What a fool he was when she was married, and, even if she freed herself from that horrid encumbrance, had that boy down there in the Cove waiting for her. But he could not help his own state. It did no harm. He told no one. It was so new for him, this rich thrilling tingle of emotion at the thought of some other human being, something so different from his love for his sisters and his admiration for his friends. And to-night from first to last there had been all the time this same tingling of experience. From his first getting into the train until now he had seemed to be in direct contact with life, contact with all the wrappers off, with nothing in between him and it!
That he must never lose again. After this night he must never slip back to that old half-life with its dilettante pleasures, its mild disappointments, its vague sense of exile. He could not have Hesther for himself, but, at least, he could live the full life that she and her country had shown to him.
"Ours is a great wild country. . . ." Never back to the level plains again!

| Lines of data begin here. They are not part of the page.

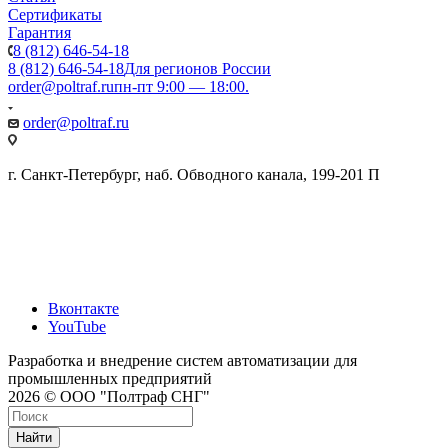
Сертификаты
Гарантия
8 (812) 646-54-18
8 (812) 646-54-18
Для регионов России
order@poltraf.ru
пн-пт 9:00 — 18:00.
order@poltraf.ru
г. Санкт-Петербург, наб. Обводного канала, 199-201 П
Вконтакте
YouTube
Разработка и внедрение систем автоматизации для
промышленных предприятий
2026 © ООО "Полтраф СНГ"
Найти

Full of these fine brave exulting thoughts he had climbed a very considerable way when—suddenly the path was gone. There was no path, no rocks, no hillside, no Cove, no sea, no stars—nothing. He was standing on air. The fog in one second had crept upon him. Not the thin glassy mist of twenty minutes ago but a thick, dense, blinding fog that hemmed in like walls of wadding on every side. In the sudden panic his legs gave way and he fell on to his knees and hands, clutching both sides of the narrow path, staring desperately before him. He heard the Liddon bell, as it seemed, quite close to his side, ringing down upon him.